“Non seulement les objectifs d’Israël n’ont pas été atteints, mais il a dû faire face à un nouveau défi : les drones, que le Dôme de fer n’a pas réussi à intercepter”.
👁🗨 Malgré les pertes & la destruction, le Hezbollah n’a pas perdu la guerre
Par Paul Khalifeh, le 27 novembre 2024
Selon les experts, la victoire ne se mesure pas au nombre de morts ni à l’ampleur des destructions, mais plutôt aux objectifs initiaux de la guerre.
La confrontation entre Israël et le Hezbollah depuis 14 mois qui s’est transformée en guerre ouverte au cours des deux derniers mois, a fait 3 800 morts et plus de 15 000 blessés au Liban.

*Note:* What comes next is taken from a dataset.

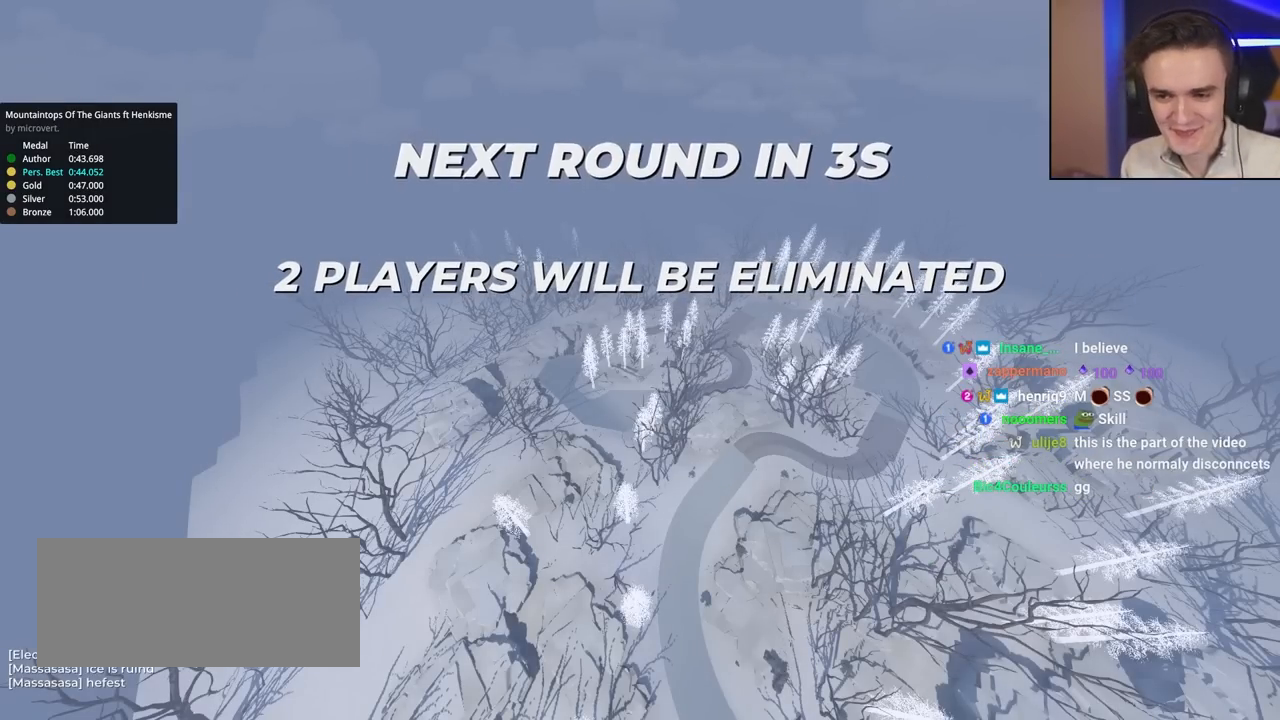
{"keys": ["up"], "events": []}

Après l’annonce du cessez-le-feu, tôt mercredi matin heure locale, le Premier ministre israélien Benjamin Netanyahu a revendiqué la victoire. Mais le Hezbollah a-t-il vraiment perdu cette guerre ?

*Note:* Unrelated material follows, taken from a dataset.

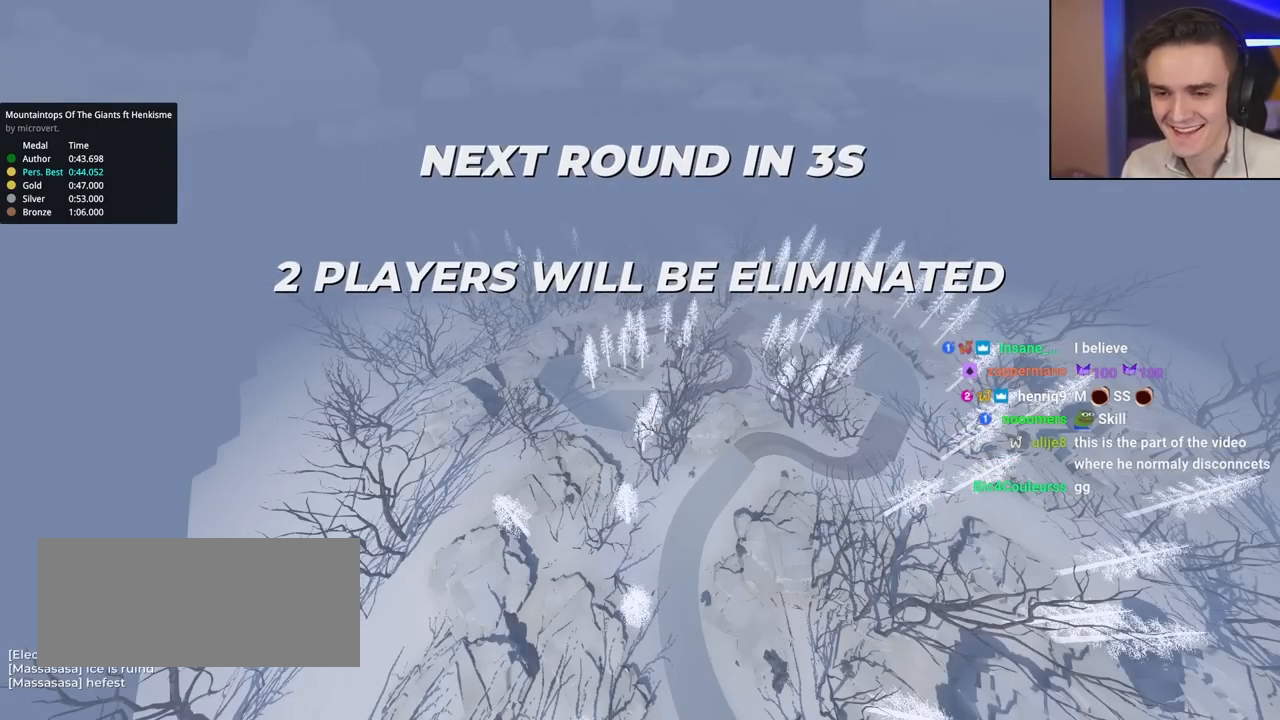
{"keys": ["up"], "events": []}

Dès l’aube, deux heures seulement après l’entrée en vigueur de l’accord de cessez-le-feu entre le Liban et Israël, des milliers de familles déplacées, entassées dans des voitures et des camionnettes, ont commencé à regagner leurs villages détruits dans le sud du Liban, la vallée de la Bekaa et la banlieue sud de Beyrouth.
D’énormes embouteillages se sont formés sur l’autoroute côtière menant au sud du Liban, sur la route de la Bekaa et dans les rues reliant Beyrouth à sa banlieue sud.
Les passagers des véhicules arboraient le signe de victoire en brandissant des drapeaux du Hezbollah et des portraits du chef historique du parti, Hassan Nasrallah, assassiné par Israël le 27 septembre.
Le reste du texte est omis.